In the wake of the CZU August Lightning Complex fires last year, State Sen. John Laird authored a bill that will require long-term wildfire mitigation planning from the state. Gov. Gavin Newsom recently signed the bill, which “codifies the task force that was already in place and gives it specific powers and direction,” says Laird.
The bill renamed the Forest Management Task Force to the Wildfire and Forest Resilience Task Force. It requires the task force to create strategies for key goals, submit public annual progress reports and update the action plan every five years.
“I thought it was important to have a five-year or longer plan. And I thought it was important to have a transparent reporting system so we actually knew how many acres we met with these different goals every year,” says Laird.
The CZU Complex was a wake-up call in some ways. But Laird says the last five years or so, in general, have changed the way legislators think about fire.
“The issue has been that, for a great number of decades, fire policy in California was fire suppression,” says Laird. “And it is really understood that there needs to be more controlled fires and fuels management.”
That suppression combined with climate change means that fires now look different than they did in recent history. They’re hotter, bigger and faster.
“I keep pointing out that the Paradise fire moved at 60 acres a minute,” says Laird. “60 acres a minute,” he repeats. “People could not outrun that fire.”
Supporting Local Efforts
The primary goal of the bill is prevention, which means different things in different areas. Population, climate and environment all affect fire management strategies. Laird expects the bill to result in grants to local agencies and on-the-ground organizations.
David Reid, the director of the newly formed Santa Cruz County Office of Response, Recovery and Resilience, says the bill points the state in the right direction.
“What this legislation will do, hopefully, is give more energy and more financial support to the work that we’re starting to do [locally],” he says.
Improving fire road access and building appropriate buffers to protect communities provide two starting points. In many of the surrounding state-owned lands, the bill could mean larger controlled burns or other fuel management methods.
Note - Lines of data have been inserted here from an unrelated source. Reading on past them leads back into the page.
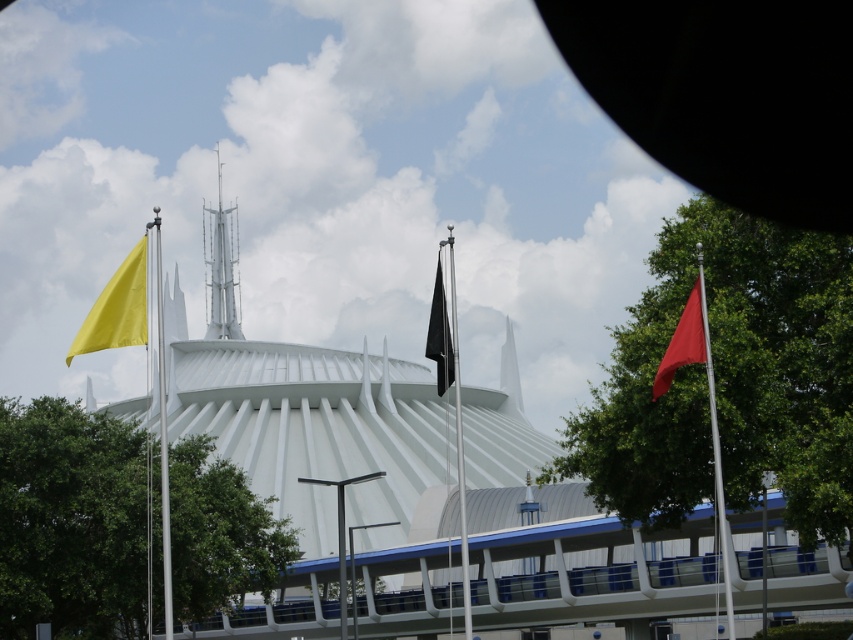
Question: Where is red fabric flag at right located in relation to red matte flag at right in the image?

Choices:
 (A) below
 (B) above

Answer: (A)

Question: Where is yellow matte flag at left located in relation to red matte flag at right in the image?

Choices:
 (A) below
 (B) above

Answer: (B)

Question: From the image, what is the correct spatial relationship of white metallic spire at center in relation to black matte flag at center?

Choices:
 (A) right
 (B) left

Answer: (B)

Question: Estimate the real-world distances between objects in this image. Which object is farther from the red matte flag at right?

Choices:
 (A) white metallic spire at center
 (B) black matte flag at center
 (C) black fabric flag at center
 (D) yellow matte flag at left

Answer: (A)

Question: Considering the real-world distances, which object is farthest from the red fabric flag at right?

Choices:
 (A) white metallic spire at center
 (B) red matte flag at right

Answer: (A)

Question: Which object is farther from the camera taking this photo?

Choices:
 (A) red fabric flag at right
 (B) yellow matte flag at left
 (C) white smooth spire at center

Answer: (C)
Parks such as Nisene Marks, Henry Cowell and parts of unburned Fall Creek look similar to Big Basin before the fires, he says. More intensive fuel management could protect them.
Reid calls the CZU Complex an eye-opener. Until last summer, few of the state’s catastrophic fires had occurred in coastal redwood forests, he explains.
“None of us thought that redwood forests would burn as quickly and as intensely as they did last August,” he says. Characteristics that protected the areas in the past—thick bark and coastal fog, for example—might not do so now.
“Climate change is changing those dynamics. It’s drying up the fuels on the ground, and it’s creating conditions that could result in these kinds of fires in the future,” he says.
“We are recognizing that we need to be more proactive.”
Groups like the Santa Cruz Mountains Stewardship Network are already working on strategies. The Long-Term Wildfire Mitigation Planning Bill, he hopes, will bolster those efforts.